Mergers and acquisitions will heat up this year as insurers sell operations to bolster capital and strategic buyers look for expansion opportunities, according to a new study from Deloitte LLP.

Mergers and acquisitions will heat up this year as insurers sell operations to bolster capital and strategic buyers look for expansion opportunities, according to a new study from Deloitte LLP.
In the years leading up to last fall’s economic slide, market conditions encouraged carriers to grow organically. They entered 2008 with strong balance sheets and were in search of ways to deploy that capital, either by writing more business, raising dividends, buying back stock or making acquisitions, according to the report, “The 2009 Insurance M&A Outlook: Opportunity in an Uncertain Environment.”
Insurers are hurting from investments that have slumped in value, and their biggest worry is raising new capital to stave off ratings downgrades.
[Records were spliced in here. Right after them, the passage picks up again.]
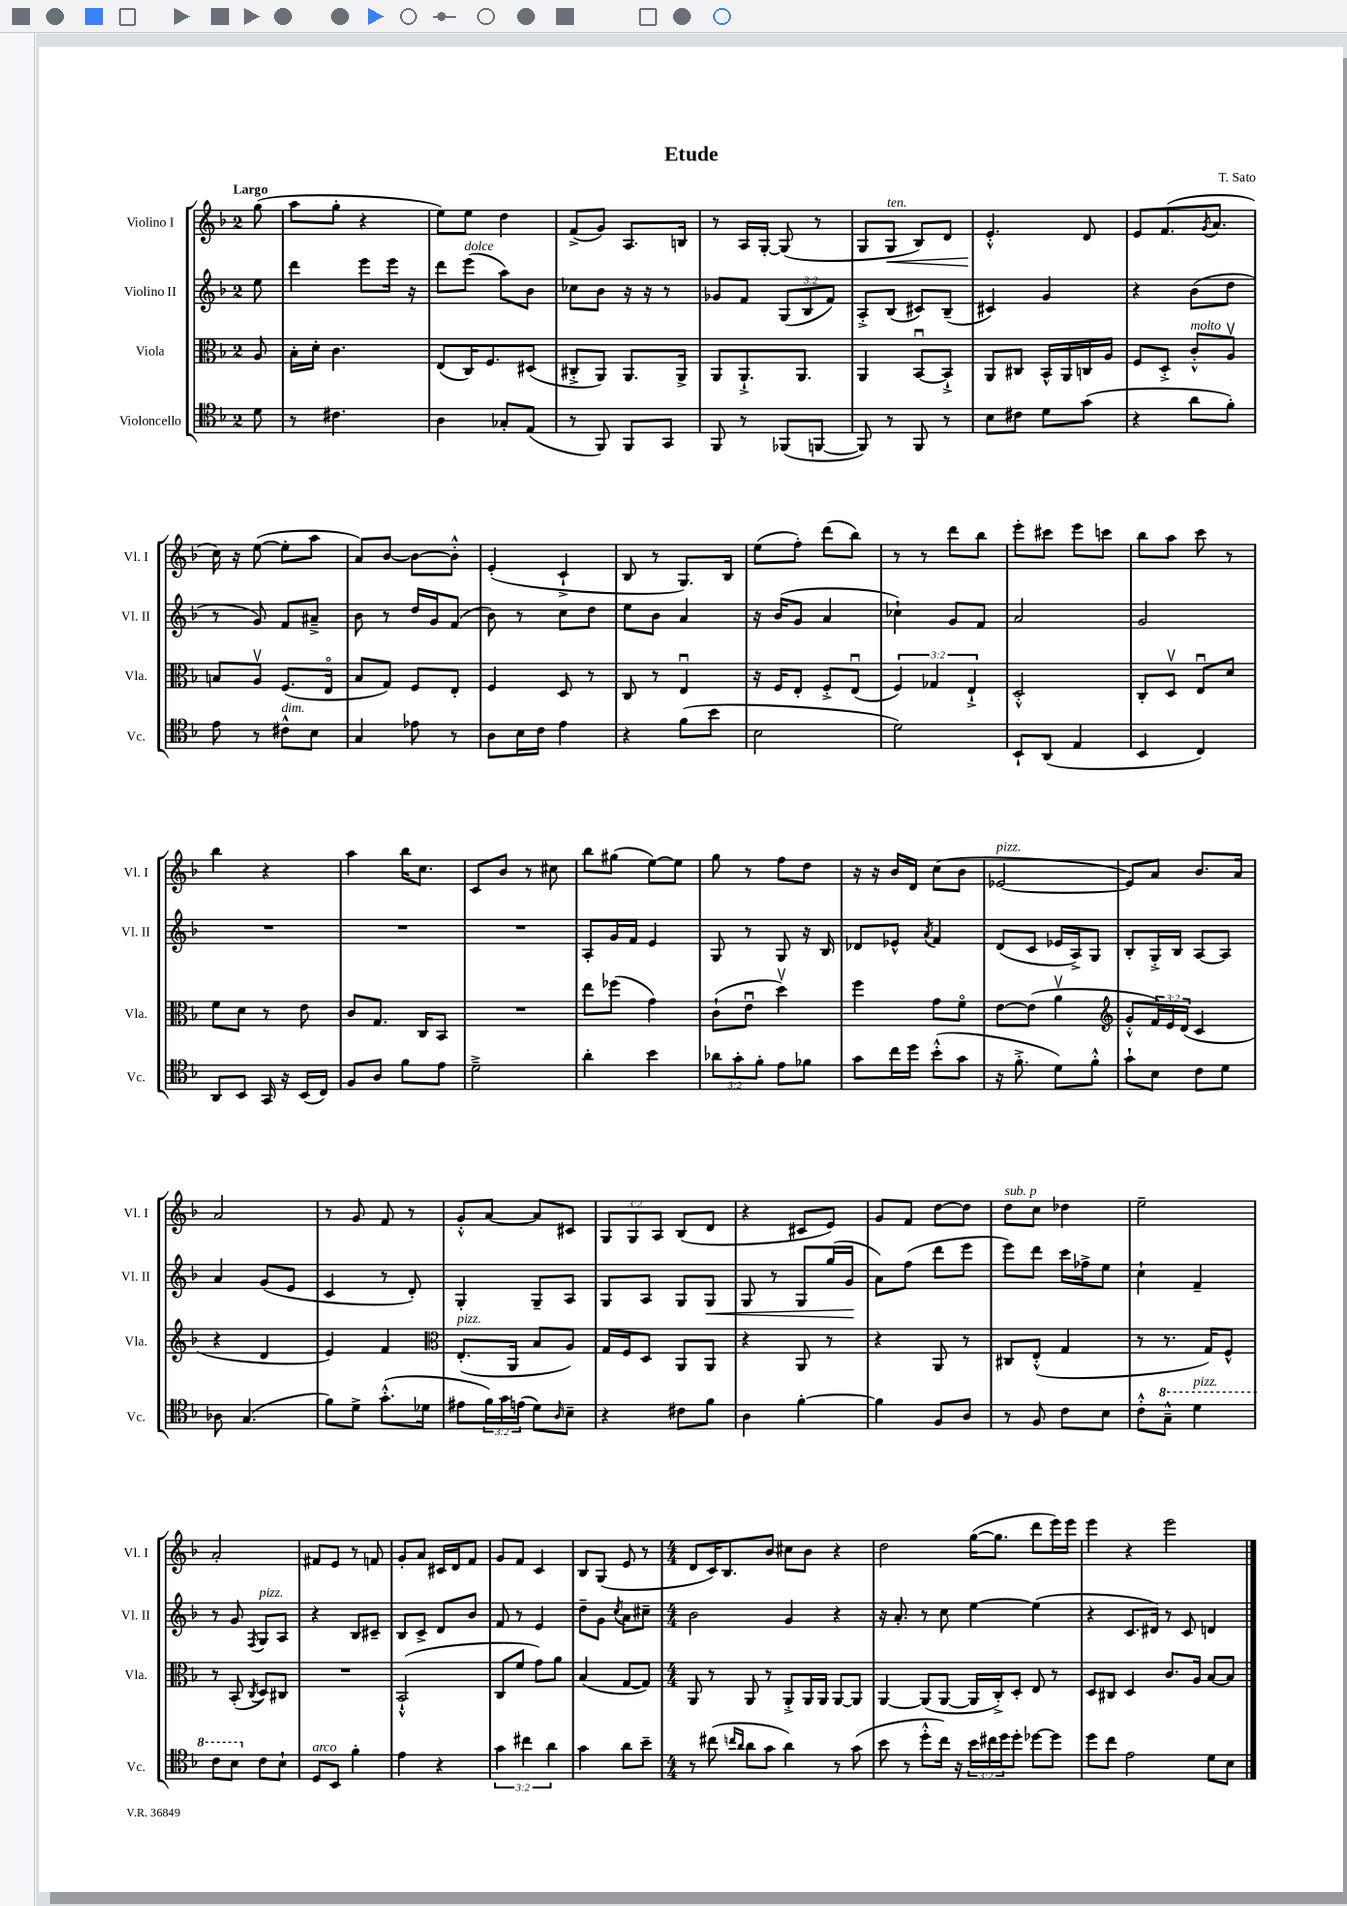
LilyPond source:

\header { title = "Etude" composer = "T. Sato" }
<<
\new StaffGroup <<
\new Staff = "s0" \with { instrumentName = "Violino I" shortInstrumentName = "Vl. I" } {
    \clef treble \key f \major \once \override Staff.TimeSignature.style = #'single-digit \time 2/4 \override Staff.TupletNumber.text = #tuplet-number::calc-fraction-text \partial 8 \tempo "Largo"
    g''8( |
    a''8 g''8-. r4 |
    e''8) e''8 d''4 |
    f'8->( g'8) a8. b16 |
    r8 a16 g16~-. g8( r8 |
    g8 g8\<^\markup { \italic "ten." } bes8) d'8 |
    e'4.-.-^\! d'8 |
    e'8 f'8.( \acciaccatura { g'8 } a'8. |
    c''16) r16 e''8~( e''8-. a''8 |
    a'8) bes'8~ bes'8~ bes'8-.-^ |
    e'4-.( c'4-!-> |
    bes8 r8 g8.) bes16 |
    e''8( f''8-.) d'''8( bes''8) |
    r8 r8 d'''8 bes''8 |
    e'''8-. cis'''8 e'''8 c'''8 |
    bes''8 a''8 c'''8 r8 |
    bes''4 r4 |
    a''4 bes''16 c''8. |
    c'8 bes'8 r8 cis''8 |
    bes''8 gis''8( e''8~) e''8 |
    g''8 r8 f''8 d''8 |
    r16 r16 bes'16 d'16 c''8( bes'8 |
    ees'2~^\markup { \italic "pizz." } |
    ees'8) a'8 bes'8. a'16 |
    a'2 |
    r8 g'8 f'8 r8 |
    g'8-.-^ a'8~ a'8 cis'8 |
    \tuplet 3/2 { g8 g8 a8 } bes8( d'8 |
    r4 cis'8 e'8) |
    g'8 f'8 d''8~ d''8 |
    d''8^\markup { \italic "sub. p" } c''8 des''4 |
    e''2-- |
    a'2-. |
    fis'8 e'8 r8 f'8 |
    g'8-. a'8 cis'16 d'16 f'8 |
    g'8 f'8 c'4 |
    bes8 g8( e'8 r8 |
    \numericTimeSignature \time 4/4 d'8 c'16) bes8. bes'8 cis''8 bes'8 r4 |
    d''2 g''16~( g''8. d'''8 e'''16) e'''16 |
    e'''4 r4 e'''2 \bar "|." |
}
\new Staff = "s1" \with { instrumentName = "Violino II" shortInstrumentName = "Vl. II" } {
    \clef treble \key f \major \once \override Staff.TimeSignature.style = #'single-digit \time 2/4 \override Staff.TupletNumber.text = #tuplet-number::calc-fraction-text \partial 8
    e''8 |
    d'''4 e'''8 e'''16 r16 |
    d'''8 e'''8^\markup { \italic "dolce" }( a''8) bes'8 |
    ces''8 bes'8 r16 r16 r8 |
    ges'8 f'8 \tuplet 3/2 { g8( bes8 f'8) } |
    a8-.-> bes8( cis'8) bes8--( |
    cis'4) g'4 |
    r4 bes'8( d''8 |
    r8 g'8) f'8 ais'8---> |
    bes'8 r8 d''16 g'16 f'8( |
    bes'8) r8 c''8 d''8 |
    e''8 bes'8 a'4 |
    r16 bes'16( g'8 a'4 |
    ces''4-!) g'8 f'8 |
    a'2 |
    g'2 |
    R2 |
    R2 |
    R2 |
    a8-. g'16 f'16 e'4 |
    g8 r8 g8 r16 bes16 |
    des'8 ees'8-^ \acciaccatura { a'8 } f'4 |
    d'8( c'8 ees'16 a16->) g8 |
    bes8-. g16-.-> bes16 a8~ a8 |
    a'4 g'8( e'8 |
    c'4 r8 d'8-.) |
    g4-. g8-- a8 |
    g8 a8 g8 g8\< |
    g8 r8 g8 g''16( g'16\! |
    a'8) f''8( d'''8 e'''8 |
    e'''8) d'''8 c'''16 fes''16-> e''8 |
    c''4-! f'4-- |
    r8 g'8 \acciaccatura { f8 } g8^\markup { \italic "pizz." } a8 |
    r4 bes8 cis'8-- |
    bes8 c'8-> d'8 bes'8 |
    f'8 r8 e'4 |
    d''8-- g'8 \acciaccatura { c''8 } a'8 cis''8-- |
    \numericTimeSignature \time 4/4 bes'2 g'4 r4 |
    r16 a'8.-. r8 c''8 e''4~ e''4( |
    r4 c'8. dis'16) r8 c'8 d'4 \bar "|." |
}
\new Staff = "s2" \with { instrumentName = "Viola" shortInstrumentName = "Vla." } {
    \clef alto \key f \major \once \override Staff.TimeSignature.style = #'single-digit \time 2/4 \override Staff.TupletNumber.text = #tuplet-number::calc-fraction-text \partial 8
    a8 |
    bes16-. d'16-. c'4. |
    e8( c16) f8. dis8( |
    cis8-.-> a,8) a,8. a,16-> |
    a,8 a,8.-!-> a,8. |
    a,4 bes,8~\downbow bes,8-!-> |
    a,8 cis8 bes,16-^ a,16 c16 a16 |
    f8 d8-.-> c'8-.-^^\markup { \italic "molto" } a8\upbow |
    b8 a8\upbow f8.( e16\flageolet |
    bes8 g8) f8 e8-. |
    f4 d8 r8 |
    c8 r8 e4\downbow |
    r16 f16 e8-. f8-.-> e8\downbow( |
    \tuplet 3/2 { f4) ges4 e4-!-> } |
    d2-.-^ |
    c8-. d8\upbow e8\downbow d'8 |
    f'8 d'8 r8 e'8 |
    c'8 g8. c16 bes,8 |
    R2 |
    e''8 fes''8( g'4) |
    c'8-!( e'8\downbow d''4\upbow) |
    f''4 g'8 f'8\flageolet |
    e'8~ e'8( a'4\upbow |
    \clef treble g'8-.-^ \tuplet 3/2 { f'16) e'16 d'16( } c'4 |
    r4 d'4 |
    e'4) f'4 |
    \clef alto e8.-.^\markup { \italic "pizz." }( a,16 bes8 a8) |
    g16 f16 d8 a,8 a,8 |
    r4 a,8 r8 |
    r4 a,8 r8 |
    cis8 e8-.-^( g4 |
    r8 r8. g16) f8-^ |
    r8 bes,8-.( \acciaccatura { c8 } d8) cis8 |
    R2 |
    bes,2-!-^( |
    c8 f'8 g'8) a'8 |
    bes4( g8~ g8) |
    \numericTimeSignature \time 4/4 a,8 r8 a,8 r8 a,8-.-> a,16 a,16 a,8~ a,8 |
    a,4~ a,8( a,8~ a,16 c16-.->) d8-. e8 r8 |
    d8 cis8 d4 c'8. a16 bes8~ bes8 \bar "|." |
}
\new Staff = "s3" \with { instrumentName = "Violoncello" shortInstrumentName = "Vc." } {
    \clef tenor \key f \major \once \override Staff.TimeSignature.style = #'single-digit \time 2/4 \override Staff.TupletNumber.text = #tuplet-number::calc-fraction-text \partial 8
    d'8 |
    r8 cis'4. |
    a4 ges8-. e8( |
    r8 f,8) f,8 g,8 |
    f,8 r8 fes,8( f,8~ |
    f,8) r8 f,8 r8 |
    bes8 cis'8 d'8 g'8( |
    r4 a'8 f'8-.) |
    e'8 r8 cis'8-^^\markup { \italic "dim." } bes8 |
    g4 ees'8 r8 |
    a8 bes16 c'16 e'4 |
    r4 f'8( bes'8 |
    bes2 |
    d'2) |
    bes,8-! a,8( e4 |
    bes,4 c4) |
    a,8 bes,8 g,16 r16 bes,16( c16) |
    f8 a8 f'8 e'8 |
    d'2---> |
    a'4-. bes'4 |
    \tuplet 3/2 { aes'8 g'8-. f'8-. } e'8 fes'8 |
    g'8 c''16 d''16 bes'8-.-^( g'8 |
    r16 f'8.-.-> d'8) f'8-.-^ |
    g'8-! bes8 c'8 d'8 |
    aes8 g4.( |
    f'8) d'8-> g'8.-.-^( des'16 |
    eis'8 \tuplet 3/2 { f'16) g'16 e'16( } d'8) \grace { a16 } bes8-- |
    r4 cis'8 f'8 |
    a4 f'4~-. |
    f'4 f8 a8 |
    r8 f8 c'8 bes8 |
    c'8-.-^ \ottava #1 g'8---^ d''4^\markup { \italic "pizz." } |
    c''8 bes'8 \ottava #0 c'8 bes8-! |
    d8^\markup { \italic "arco" } bes,8 f'4-. |
    e'4 r4 |
    \tuplet 3/2 { g'4 cis''4 a'4 } |
    g'4 a'8 bes'8-- |
    \numericTimeSignature \time 4/4 r8 cis''8( \grace { c''16 a'16 } a'8 g'8 a'4) r8 g'8( |
    bes'8 r8 d''8-.-^ c''16) r16 \tuplet 3/2 { bes'16 cis''16 d''16 } d''8-. des''8~ des''8 |
    d''8 c''8 e'2 d'8 bes8 \bar "|." |
}
>>
>>
\layout { \context { \Score \remove "Bar_number_engraver" } }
New York-based Deloitte listed five situations in which merger activity tends to occur: after a catastrophe has left weakened balance sheets in its wake, at the beginning of a hard-pricing market, at the beginning of a weak pricing market when M&A is a way to pick up cheap assets, as a result of regulatory developments and when investment returns are low, according to the study.
As insurers grapple with their own difficulties, lacking the cash to make attractive purchases, interested foreign buyers are likely to emerge, including Chinese and Japanese companies that are flush with foreign currency, as well as Bermudan and European carriers that managed to dodge large investment losses, according to Deloitte.
Buyers are also taking on risk through acquisitions, though. They need to structure the deals without raising their exposure to investment portfolio losses.
As a result, some buyers are trying to buy underwriting teams instead of the actual insurer, while other financial services companies seek a larger piece of the retirement market through a life or annuity company purchase, the study noted.
Deloitte also pointed out 10 factors that will affect mergers in the insurance industry, including the difficulty behind placing a value on insurers’ investment portfolios, the recent push for principles-based reserving — which requires insurers to model risks benefits and guarantees inherent to the products they sell — and changes in insurance company regulation.